#### [Ausgewählter Auszug]
========
Aktuell können Schweizer bei Einkäufen im Ausland Waren im Wert von bis zu 300 Franken frei von der Einfuhr-Mehrwertsteuer zurück ins Land bringen. Das Schweizer Parlament will diesen Betrag nun auf 50 Franken einkürzen – und damit die Schweizer zum Gang in heimische Läden bewegen. Je unattraktiver die kurze Fahrt über die Grenze für den Einkauf ins Nachbarland ist, desto attraktiver wird dieser auf der Schweizer Seite – so die Logik des Plans.
In der vergangenen Woche wurden dazu von der zweiten Kammer des Schweizer Parlaments Anträge angenommen, unter anderem zwei Initiativen aus den Grenzkantonen St.Gallen und Thurgau. Nun muss die Regierung konkrete Maßnahmen ergreifen. Wann und wie eine neue Regelung zur Freigrenze tatsächlich beschlossen werden könnte, ist aber noch unklar.
========
#### [Datensätze]

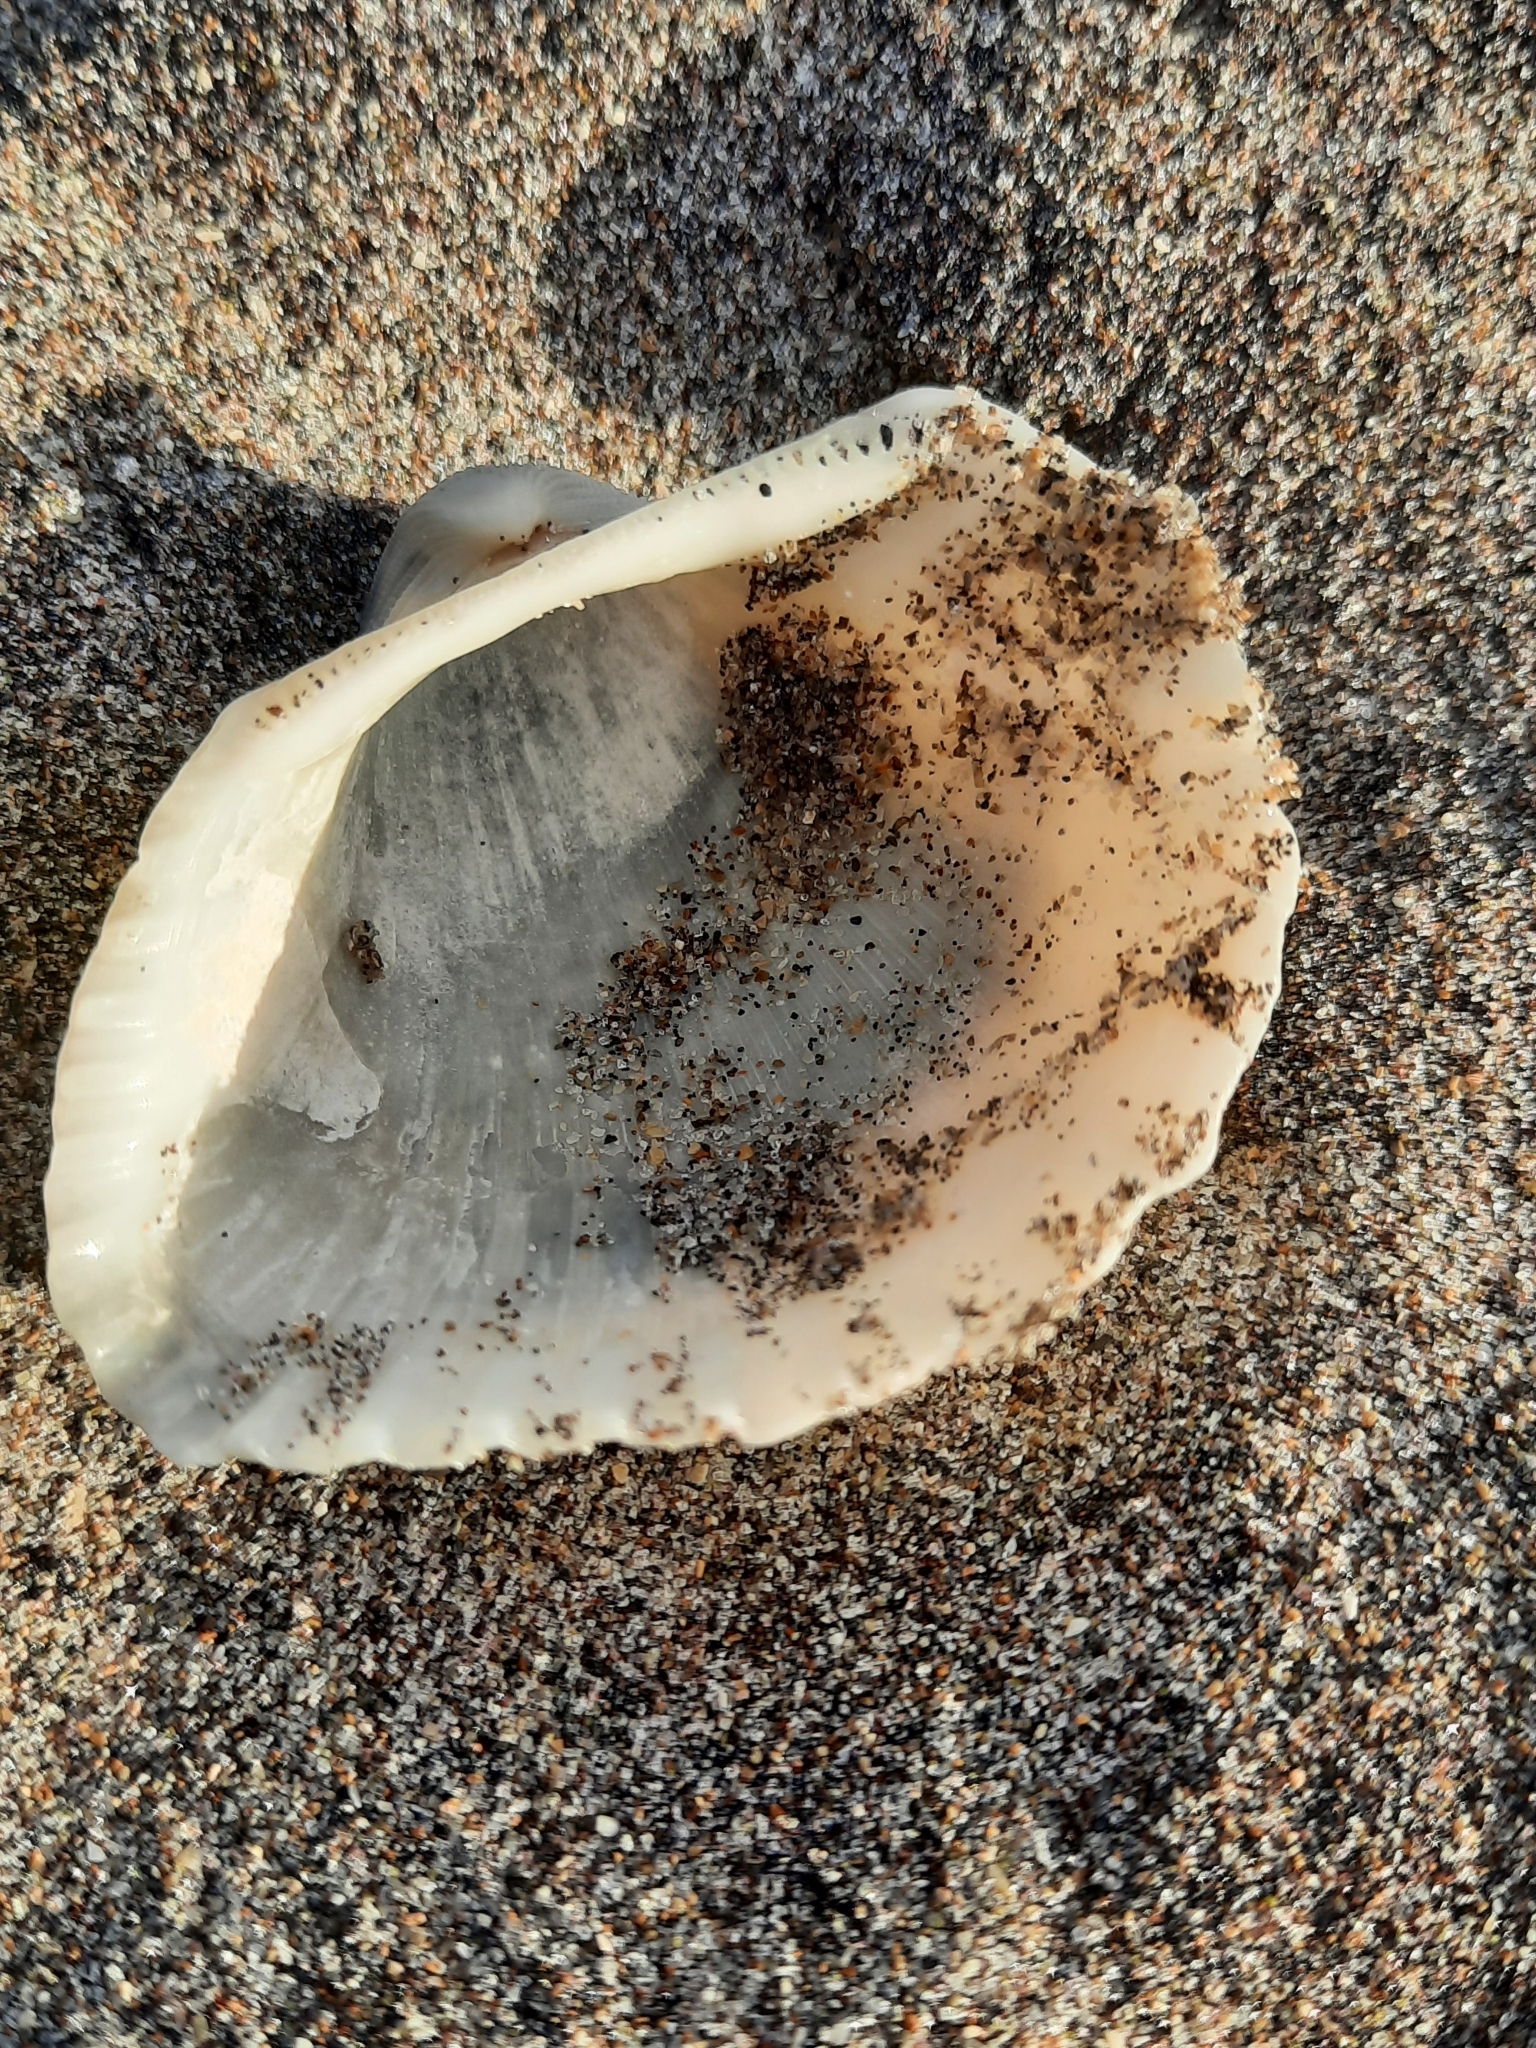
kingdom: Animalia
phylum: Mollusca
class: Bivalvia
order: Arcida
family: Arcidae
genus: Anadara
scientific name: Anadara brasiliana
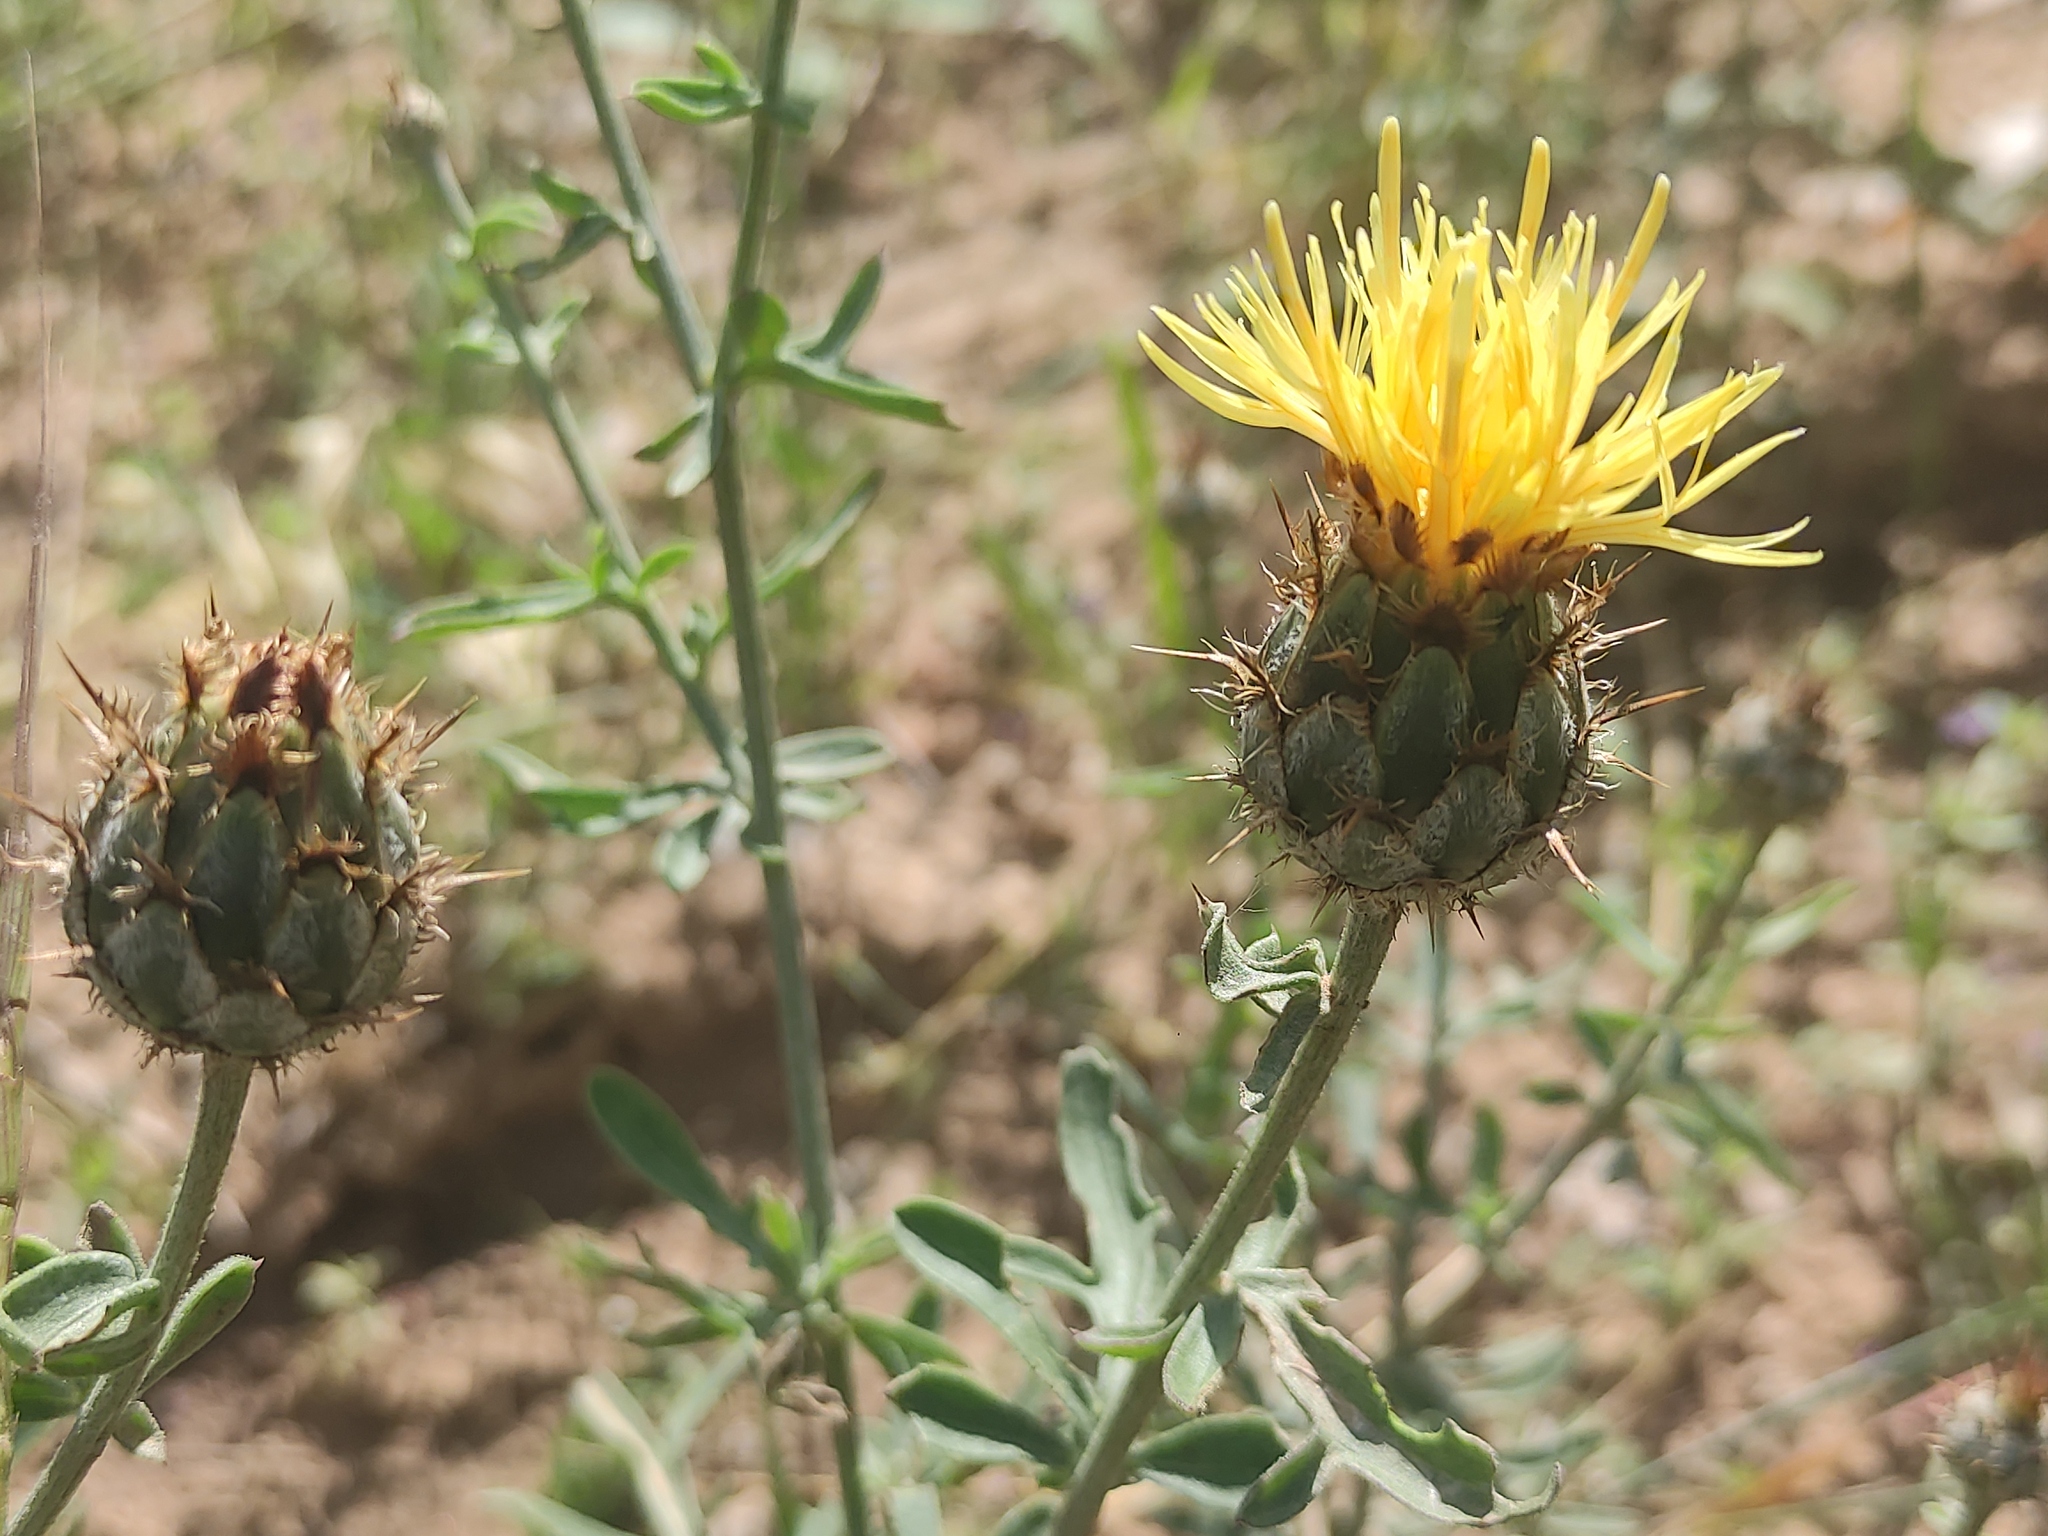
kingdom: Plantae
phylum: Tracheophyta
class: Magnoliopsida
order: Asterales
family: Asteraceae
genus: Centaurea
========
#### [Aufgabenstellung]
Beantworte diese Fragen zum Text über die Schweizer Freigrenze:
(a) Bis zu welchem Wert dürfen Schweizer Waren aus dem Ausland derzeit ohne Einfuhr-Mehrwertsteuer mitbringen?
(b) Auf welchen Betrag will das Parlament diese Grenze senken?
(c) Aus welchen Grenzkantonen kommen die zwei angenommenen Initiativen?
Die Datensätze sind eigenständiges Material und haben mit dem Text nichts zu tun.

#### [Lösung]
(a) Bis zu 300 Franken.
(b) Auf 50 Franken.
(c) Aus St.Gallen und Thurgau.